WHAT YOU HAVE TO DO:
Until the line containing "Brigite Hanôver" has been reproduced, keep reproducing each line of the material below exactly, starting with the first.

DATASET:
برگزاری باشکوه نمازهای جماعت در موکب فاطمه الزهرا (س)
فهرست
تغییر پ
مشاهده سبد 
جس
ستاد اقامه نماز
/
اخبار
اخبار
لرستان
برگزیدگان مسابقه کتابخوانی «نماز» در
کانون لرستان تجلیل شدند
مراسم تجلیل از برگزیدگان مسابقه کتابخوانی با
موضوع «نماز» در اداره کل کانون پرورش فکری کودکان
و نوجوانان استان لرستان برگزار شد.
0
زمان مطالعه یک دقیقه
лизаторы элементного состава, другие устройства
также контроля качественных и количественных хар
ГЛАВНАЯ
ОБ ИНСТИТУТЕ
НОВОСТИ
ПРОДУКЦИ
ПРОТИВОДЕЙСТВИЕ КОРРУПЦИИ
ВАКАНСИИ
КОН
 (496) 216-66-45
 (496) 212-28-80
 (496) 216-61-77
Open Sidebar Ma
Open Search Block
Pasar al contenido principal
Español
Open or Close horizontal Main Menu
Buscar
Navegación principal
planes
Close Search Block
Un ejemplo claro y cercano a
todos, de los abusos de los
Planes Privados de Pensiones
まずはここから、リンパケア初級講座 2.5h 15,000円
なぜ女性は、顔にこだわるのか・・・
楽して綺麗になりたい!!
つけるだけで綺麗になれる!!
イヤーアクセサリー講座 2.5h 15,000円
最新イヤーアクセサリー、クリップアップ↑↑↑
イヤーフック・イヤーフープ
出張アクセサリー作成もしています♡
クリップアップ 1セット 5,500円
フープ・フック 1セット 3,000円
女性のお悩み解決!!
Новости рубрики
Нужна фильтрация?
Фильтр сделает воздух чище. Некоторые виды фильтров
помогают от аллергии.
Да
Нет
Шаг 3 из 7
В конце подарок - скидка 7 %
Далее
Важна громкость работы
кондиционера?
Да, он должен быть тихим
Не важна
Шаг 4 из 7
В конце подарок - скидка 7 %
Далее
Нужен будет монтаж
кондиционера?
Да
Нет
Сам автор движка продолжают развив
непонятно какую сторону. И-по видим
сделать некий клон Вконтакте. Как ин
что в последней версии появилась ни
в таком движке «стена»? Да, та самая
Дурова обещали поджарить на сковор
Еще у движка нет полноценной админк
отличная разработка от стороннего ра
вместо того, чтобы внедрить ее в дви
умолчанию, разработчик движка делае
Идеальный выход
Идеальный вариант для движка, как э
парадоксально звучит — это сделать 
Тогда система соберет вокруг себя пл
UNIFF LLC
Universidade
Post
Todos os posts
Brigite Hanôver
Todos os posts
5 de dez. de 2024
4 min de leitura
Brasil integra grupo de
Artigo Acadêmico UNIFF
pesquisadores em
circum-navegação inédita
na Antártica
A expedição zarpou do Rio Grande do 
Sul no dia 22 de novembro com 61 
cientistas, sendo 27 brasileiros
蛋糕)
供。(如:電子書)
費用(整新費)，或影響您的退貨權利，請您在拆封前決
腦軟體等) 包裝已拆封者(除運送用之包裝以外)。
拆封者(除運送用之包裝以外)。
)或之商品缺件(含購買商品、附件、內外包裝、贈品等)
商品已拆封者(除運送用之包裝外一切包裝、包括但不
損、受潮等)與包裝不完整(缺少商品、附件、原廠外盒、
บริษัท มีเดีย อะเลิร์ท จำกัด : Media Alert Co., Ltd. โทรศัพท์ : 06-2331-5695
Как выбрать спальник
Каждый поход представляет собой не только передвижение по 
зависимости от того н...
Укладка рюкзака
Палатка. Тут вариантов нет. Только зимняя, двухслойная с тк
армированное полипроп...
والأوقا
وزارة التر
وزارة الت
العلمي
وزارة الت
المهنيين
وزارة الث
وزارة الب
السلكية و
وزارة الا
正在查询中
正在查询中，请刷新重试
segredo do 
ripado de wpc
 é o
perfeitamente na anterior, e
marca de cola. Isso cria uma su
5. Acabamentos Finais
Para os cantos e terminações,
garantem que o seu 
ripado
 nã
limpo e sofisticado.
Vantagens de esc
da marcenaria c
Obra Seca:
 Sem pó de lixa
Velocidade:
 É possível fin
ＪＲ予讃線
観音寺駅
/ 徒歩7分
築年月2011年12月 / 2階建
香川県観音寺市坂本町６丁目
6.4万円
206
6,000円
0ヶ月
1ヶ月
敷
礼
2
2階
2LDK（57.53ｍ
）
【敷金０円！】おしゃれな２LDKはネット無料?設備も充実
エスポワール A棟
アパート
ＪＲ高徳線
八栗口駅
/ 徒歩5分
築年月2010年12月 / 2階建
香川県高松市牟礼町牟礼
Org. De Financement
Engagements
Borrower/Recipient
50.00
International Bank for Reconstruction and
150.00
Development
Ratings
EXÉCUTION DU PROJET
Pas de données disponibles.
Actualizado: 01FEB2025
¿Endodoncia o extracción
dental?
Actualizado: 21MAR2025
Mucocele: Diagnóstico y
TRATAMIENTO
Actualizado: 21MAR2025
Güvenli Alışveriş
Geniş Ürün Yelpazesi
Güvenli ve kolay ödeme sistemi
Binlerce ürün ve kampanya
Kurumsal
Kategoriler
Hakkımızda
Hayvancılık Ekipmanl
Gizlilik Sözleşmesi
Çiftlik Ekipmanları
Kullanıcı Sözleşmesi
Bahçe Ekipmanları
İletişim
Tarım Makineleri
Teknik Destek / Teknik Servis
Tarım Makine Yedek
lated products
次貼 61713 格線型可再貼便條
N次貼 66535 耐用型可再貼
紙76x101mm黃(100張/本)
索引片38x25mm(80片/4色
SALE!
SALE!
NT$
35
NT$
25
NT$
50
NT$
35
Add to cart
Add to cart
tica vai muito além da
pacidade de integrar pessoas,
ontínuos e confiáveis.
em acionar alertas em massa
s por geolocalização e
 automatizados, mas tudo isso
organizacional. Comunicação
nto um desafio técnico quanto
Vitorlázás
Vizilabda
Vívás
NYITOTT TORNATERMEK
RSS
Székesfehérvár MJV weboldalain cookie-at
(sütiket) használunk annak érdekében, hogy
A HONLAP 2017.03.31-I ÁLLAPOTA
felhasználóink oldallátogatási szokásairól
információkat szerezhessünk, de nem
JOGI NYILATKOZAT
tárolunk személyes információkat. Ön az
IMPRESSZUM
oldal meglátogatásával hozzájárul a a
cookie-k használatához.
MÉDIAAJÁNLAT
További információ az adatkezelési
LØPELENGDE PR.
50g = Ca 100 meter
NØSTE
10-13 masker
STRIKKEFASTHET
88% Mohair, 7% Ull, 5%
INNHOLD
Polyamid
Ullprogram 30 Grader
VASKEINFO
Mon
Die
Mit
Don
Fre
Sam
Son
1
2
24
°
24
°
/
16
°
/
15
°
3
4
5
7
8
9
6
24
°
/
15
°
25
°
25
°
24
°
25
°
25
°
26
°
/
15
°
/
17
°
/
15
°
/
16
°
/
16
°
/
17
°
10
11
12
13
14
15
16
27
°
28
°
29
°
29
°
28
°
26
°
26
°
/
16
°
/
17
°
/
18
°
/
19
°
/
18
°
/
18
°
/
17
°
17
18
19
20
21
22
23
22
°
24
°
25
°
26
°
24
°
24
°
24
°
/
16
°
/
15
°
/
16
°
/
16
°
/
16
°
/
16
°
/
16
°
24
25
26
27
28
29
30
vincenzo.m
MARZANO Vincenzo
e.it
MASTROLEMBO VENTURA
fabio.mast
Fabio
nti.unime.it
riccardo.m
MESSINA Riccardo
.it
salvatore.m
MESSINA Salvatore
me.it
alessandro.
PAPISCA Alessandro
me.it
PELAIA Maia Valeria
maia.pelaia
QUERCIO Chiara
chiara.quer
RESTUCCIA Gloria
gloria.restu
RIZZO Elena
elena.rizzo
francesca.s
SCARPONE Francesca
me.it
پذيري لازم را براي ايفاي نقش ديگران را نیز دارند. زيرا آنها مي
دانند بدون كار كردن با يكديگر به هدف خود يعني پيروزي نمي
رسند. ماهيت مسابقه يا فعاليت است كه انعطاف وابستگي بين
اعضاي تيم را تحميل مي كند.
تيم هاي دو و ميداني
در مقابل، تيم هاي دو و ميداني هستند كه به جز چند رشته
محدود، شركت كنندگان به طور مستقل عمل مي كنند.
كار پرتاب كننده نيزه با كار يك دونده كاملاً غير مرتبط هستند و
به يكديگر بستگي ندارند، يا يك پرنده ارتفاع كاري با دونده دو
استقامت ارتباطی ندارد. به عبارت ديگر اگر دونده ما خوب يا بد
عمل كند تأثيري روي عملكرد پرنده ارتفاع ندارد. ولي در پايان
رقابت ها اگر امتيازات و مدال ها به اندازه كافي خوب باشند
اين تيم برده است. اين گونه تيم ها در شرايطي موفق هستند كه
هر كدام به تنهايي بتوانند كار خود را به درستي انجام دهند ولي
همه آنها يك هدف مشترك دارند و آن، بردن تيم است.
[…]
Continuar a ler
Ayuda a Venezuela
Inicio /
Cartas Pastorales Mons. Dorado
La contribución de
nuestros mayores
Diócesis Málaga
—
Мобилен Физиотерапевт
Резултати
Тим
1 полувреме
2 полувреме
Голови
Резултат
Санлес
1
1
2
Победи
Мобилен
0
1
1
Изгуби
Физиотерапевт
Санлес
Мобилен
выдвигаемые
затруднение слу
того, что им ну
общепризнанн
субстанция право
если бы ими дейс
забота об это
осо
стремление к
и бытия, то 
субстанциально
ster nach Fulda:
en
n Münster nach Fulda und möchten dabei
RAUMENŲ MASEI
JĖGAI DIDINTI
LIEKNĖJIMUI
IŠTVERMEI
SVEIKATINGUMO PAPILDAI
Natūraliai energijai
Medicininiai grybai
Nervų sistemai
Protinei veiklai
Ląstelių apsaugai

EXPECTED OUTPUT:
برگزاری باشکوه نمازهای جماعت در موکب فاطمه الزهرا (س)
فهرست
تغییر پ
مشاهده سبد 
جس
ستاد اقامه نماز
/
اخبار
اخبار
لرستان
برگزیدگان مسابقه کتابخوانی «نماز» در
کانون لرستان تجلیل شدند
مراسم تجلیل از برگزیدگان مسابقه کتابخوانی با
موضوع «نماز» در اداره کل کانون پرورش فکری کودکان
و نوجوانان استان لرستان برگزار شد.
0
زمان مطالعه یک دقیقه
лизаторы элементного состава, другие устройства
также контроля качественных и количественных хар
ГЛАВНАЯ
ОБ ИНСТИТУТЕ
НОВОСТИ
ПРОДУКЦИ
ПРОТИВОДЕЙСТВИЕ КОРРУПЦИИ
ВАКАНСИИ
КОН
 (496) 216-66-45
 (496) 212-28-80
 (496) 216-61-77
Open Sidebar Ma
Open Search Block
Pasar al contenido principal
Español
Open or Close horizontal Main Menu
Buscar
Navegación principal
planes
Close Search Block
Un ejemplo claro y cercano a
todos, de los abusos de los
Planes Privados de Pensiones
まずはここから、リンパケア初級講座 2.5h 15,000円
なぜ女性は、顔にこだわるのか・・・
楽して綺麗になりたい!!
つけるだけで綺麗になれる!!
イヤーアクセサリー講座 2.5h 15,000円
最新イヤーアクセサリー、クリップアップ↑↑↑
イヤーフック・イヤーフープ
出張アクセサリー作成もしています♡
クリップアップ 1セット 5,500円
フープ・フック 1セット 3,000円
女性のお悩み解決!!
Новости рубрики
Нужна фильтрация?
Фильтр сделает воздух чище. Некоторые виды фильтров
помогают от аллергии.
Да
Нет
Шаг 3 из 7
В конце подарок - скидка 7 %
Далее
Важна громкость работы
кондиционера?
Да, он должен быть тихим
Не важна
Шаг 4 из 7
В конце подарок - скидка 7 %
Далее
Нужен будет монтаж
кондиционера?
Да
Нет
Сам автор движка продолжают развив
непонятно какую сторону. И-по видим
сделать некий клон Вконтакте. Как ин
что в последней версии появилась ни
в таком движке «стена»? Да, та самая
Дурова обещали поджарить на сковор
Еще у движка нет полноценной админк
отличная разработка от стороннего ра
вместо того, чтобы внедрить ее в дви
умолчанию, разработчик движка делае
Идеальный выход
Идеальный вариант для движка, как э
парадоксально звучит — это сделать 
Тогда система соберет вокруг себя пл
UNIFF LLC
Universidade
Post
Todos os posts
Brigite Hanôver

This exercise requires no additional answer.